A few days after Jack Layton was feted at Roy Thomson Hall, the funeral Mass for Cardinal Aloysius Ambrozic was offered at St. Michael’s Cathedral. The difference was like black and white.

In the concert hall, the Reverend Brent Hawkes and others went on at great length about carrying forth Mr. Layton’s vision of an “inclusive” social movement. And the massed ranks of the proudly progressive stood and applauded lustily, all the while patting themselves on the back for their broad-mindedness – which is anatomically hard to do at the same time, but the spirit of the occasion demanded it.

It was striking how monochrome the massed ranks of the progressives were. As the camera panned the crowd at Roy Thomson Hall, it was a sea of almost exclusively white faces. That does not suggest that Mr. Layton had racial biases – after all, his widow is a Chinese Canadian. It is a tedious thing to be counting up the various hues in any crowd, except that when a series of white speakers prattle on about how splendidly inclusive they are, it is of passing interest that they do so in the playground of the wealthy – Roy Thomson Hall – and to an audience nearly as lily-white as those on stage.

Yes, the crowd at Roy Thomson Hall did not much look like the city of Toronto… 

Over at St. Michael’s Cathedral, it was a different scene. To begin with, the Cardinal himself was a Slovenian immigrant who made his way to Canada by way of displaced persons’ camps after the Second World War. Unlike Mr. Layton, his father was not a cabinet minister, nor was he a son of privilege. And inside the cathedral, well – it looked like Toronto, with people of many different races all mixing together, including among the priests, a rather more diverse lot than, say, the federal NDP caucus.

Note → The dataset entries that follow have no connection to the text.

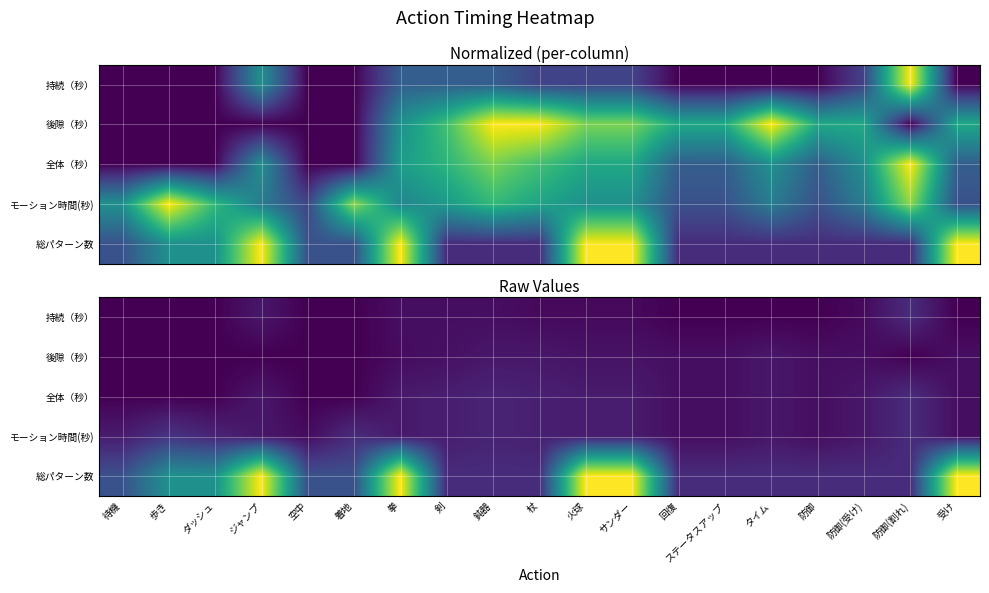

Rank the categories by 総パターン数 value from lowest to highest.

剣, 鈍器, 杖, 回復, ステータスアップ, タイム, 防御, 防御(受け), 防御(割れ), 待機, 空中, 着地, 歩き, ダッシュ, ジャンプ, 拳, 火球, サンダー, 受け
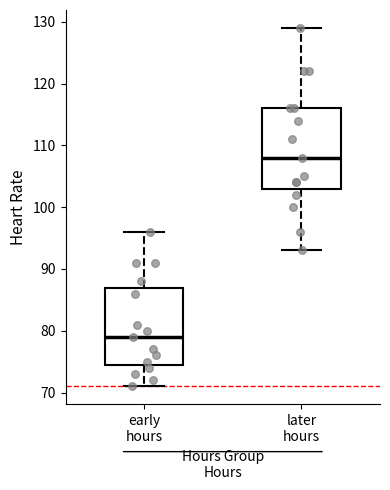

Which box has the lowest median line?

early hours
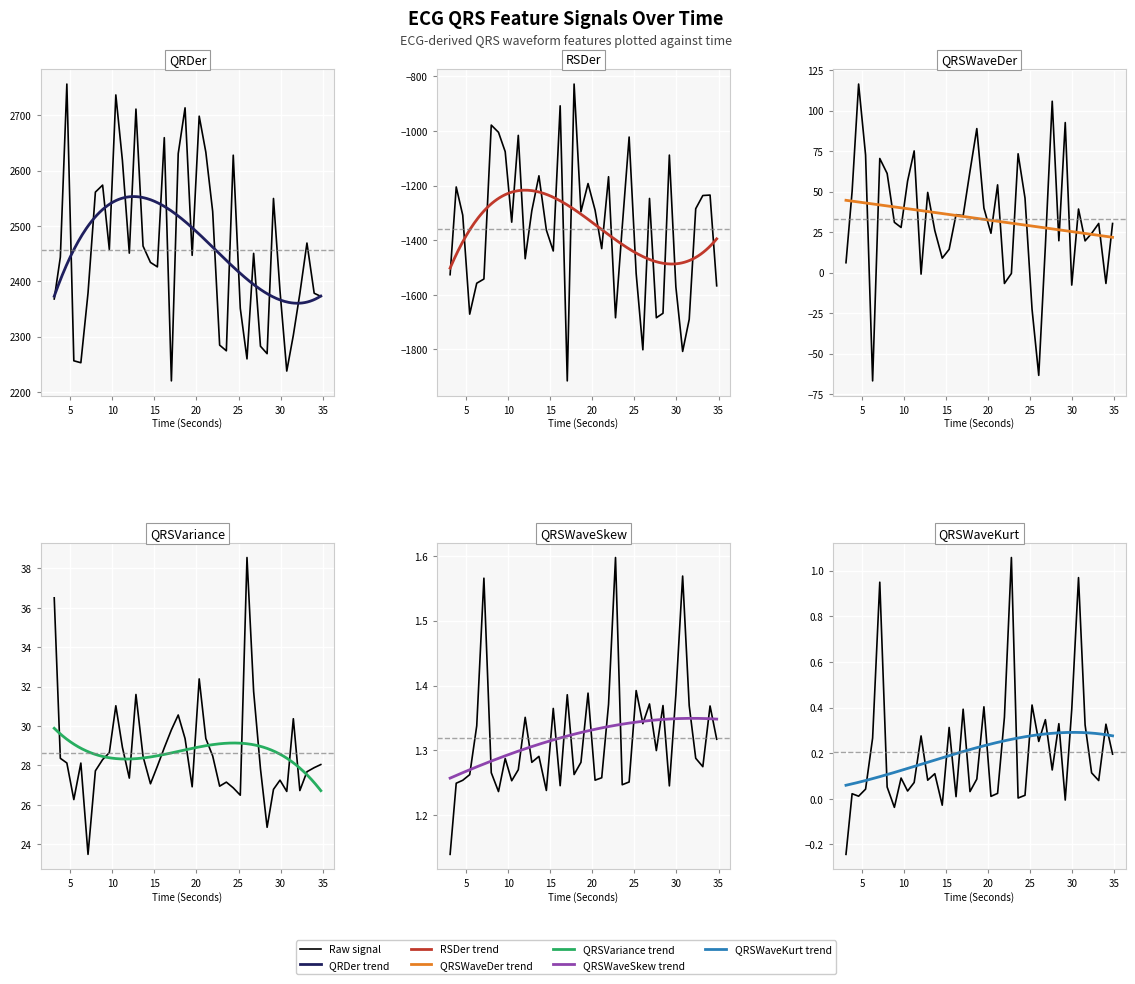

What is the difference between the second highest and second lowest values in the QRSWaveDer_ECG series?

169.2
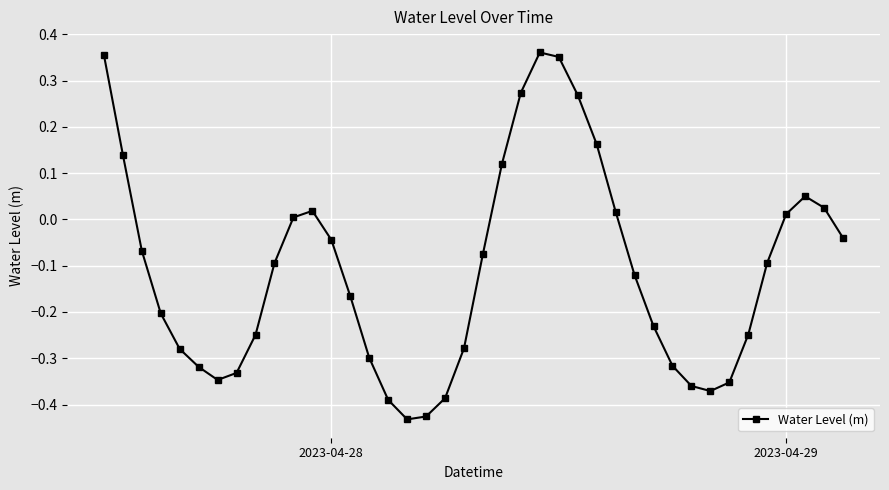

What is the difference between the second highest and second lowest values?

0.8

Roy Thomson Hall is not open to the public day by day, except to those affluent enough to afford tickets. At St. Michael’s you can drop in at any time of day and find ordinary people, from the rich to the dispossessed, men and women from every corner of the earth, the gifted professor and the mentally ill. It’s been like that at every cathedral I have ever visited. If you want a social movement that is truly “inclusive”, the Catholic Church is not a bad place to start.

Notre Dame has been that for more than eight centuries. It should be rebuilt with that in mind.